Amy Lin Rodriguez, superintendent of the school district containing High Tech High School, downplayed the symbol’s impact on the decision to reprint in a July 22 letter to district families.
“There are a number of items in the yearbook that undermine that positive experience and we will correct that. Please be aware that this is not due to any one particular item,” she wrote. The letter did not mention the “88” or any other specific items in the yearbook.
The coronavirus pandemic made it impossible to review the yearbook adequately, she wrote.
The controversy started in late June, when students at the technology-focused public school, which has been closed since March due to the coronavirus pandemic, picked up their yearbooks. Flipping through the pages of student entries, most of which contained quirky photos, inside jokes, and inspirational quotes, some were startled to see that one of their classmates had submitted just the number “88.”
The ADL explains that the symbol is shorthand for “Heil Hitler,” with each “8” representing an “H,” the eighth letter of the alphabet. The organization said that the slogan and symbol are used not just by neo-Nazis but “throughout the entire white supremacist movement.” The Forward is not naming the student who submitted the symbol because he is a minor. The student’s family declined to comment.

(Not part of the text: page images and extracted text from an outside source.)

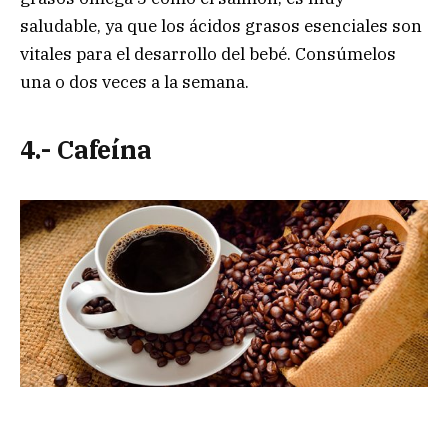
saludable, ya que los ácidos grasos esenciales son
vitales para el desarrollo del bebé. Consúmelos
una o dos veces a la semana.
4.- Cafeína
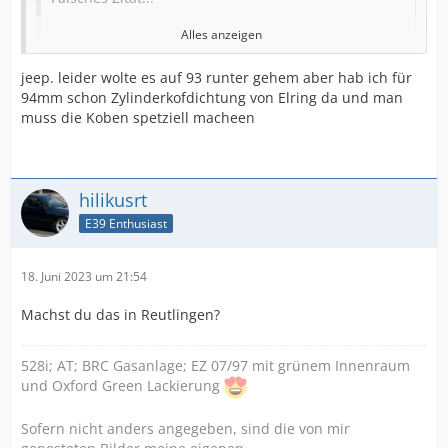
DME3.3 Stecker
Alles anzeigen
jeep. leider wolte es auf 93 runter gehem aber hab ich für
Zitat von Andy V8
Alles anzeigen
94mm schon Zylinderkofdichtung von Elring da und man
Motorblok und Zylinderköpfe bei Subi
muss die Koben spetziell macheen
Meinst du jetzt Zylinder Abstand was richtig ist
Performace sind fertig
- IRP Kolben
hilikusrt
- H schaft pleuel mit ARP schrauben
Alles anzeigen
E39 Enthusiast
- ARP Stehbolzen+
Die M6x haben 98mm Stichmaß. 😳
- Elring Metal / Mehrlagig Kopfdichtung
18. Juni 2023 um 21:54
- M62 Motorblok aufgebor auf 94 mm
Machst du das in Reutlingen?
- S62 Ventilfedern
528i; AT; BRC Gasanlage; EZ 07/97 mit grünem Innenraum
- Neue Ventilführung bei Auslassventilen- neue
und Oxford Green Lackierung
Ventildichtungen
- Ventile neue eingeschnitten und neue gefräste
Sofern nicht anders angegeben, sind die von mir
Ventilsitze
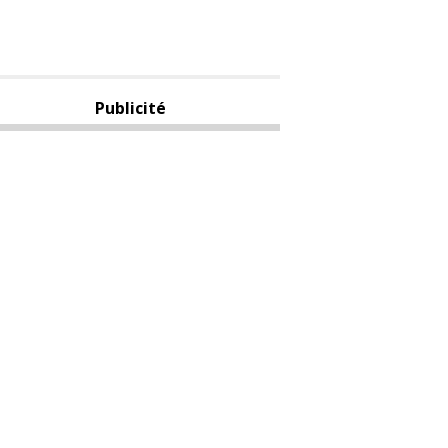
Publicité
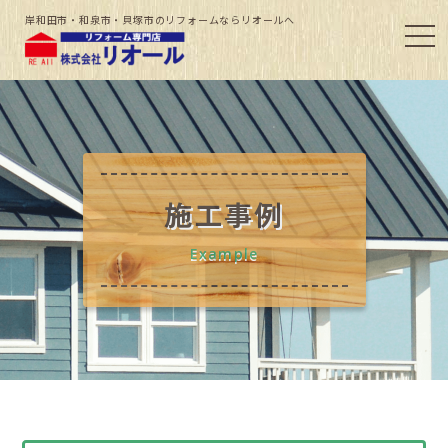
岸和田市・和泉市・貝塚市のリフォームならリオールへ
施工事例
Example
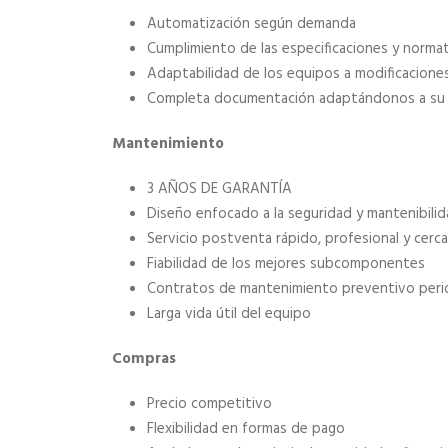
Automatización según demanda
Cumplimiento de las especificaciones y normat
Adaptabilidad de los equipos a modificaciones
Completa documentación adaptándonos a su fo
Mantenimiento
3 AÑOS DE GARANTÍA
Diseño enfocado a la seguridad y mantenibili
Servicio postventa rápido, profesional y cerc
Fiabilidad de los mejores subcomponentes
Contratos de mantenimiento preventivo peri
Larga vida útil del equipo
Compras
Precio competitivo
Flexibilidad en formas de pago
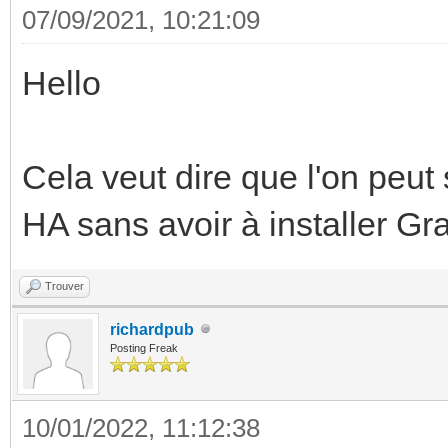
07/09/2021, 10:21:09
Hello
Cela veut dire que l'on peut
HA sans avoir à installer Gr
Trouver
richardpub
Posting Freak
10/01/2022, 11:12:38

Students and parents quickly contacted the school and created an online petition urging the district to mail a replacement page to each student.
After conducting an investigation and asking district legal counsel John Dineen to review the case, the school concluded that the student had been referring to a nickname for a local park. In a July 3 email to parents, Lin Rodriguez offered refunds to students who wished to return their yearbook but did not offer replacement pages.
Frustrated by what they saw as a lackluster response, parents turned to politicians for support. On July 7, the city council of nearby Hoboken unanimously passed a resolution supporting the petition.
The legal review conducted by Dineen found that prior to the yearbook’s publication a teacher moderator and committee of 11 students were asked to “ferret out inappropriate messages” and found no problematic inclusions. A spokesperson for the district declined to comment on the issue.
On July 23 Brian Osborne, the district parent who created the original petition, published an update that criticized the district for failing to “acknowledge the hate symbol” and said that it should “demonstrate it isn’t just whitewashing the real issue by detailing these changes transparently.” The petition has gained over 1,200 signatures.
Another N.J. school, Haddonfield High School, faced a similar issue when a yearbook photo showed a student flashing the “OK” sign, which has been used as a white supremacist gesture. The school quickly acknowledged the sign’s association with hate groups and plans to provide new yearbooks to students.
Hysen contrasted Haddonfield High’s with that of High Tech High School, which he said showed a lack of concern for Jewish students. “It’s been a month since my daughter got her yearbook and came in showing me this,” he said. “That’s just cold.”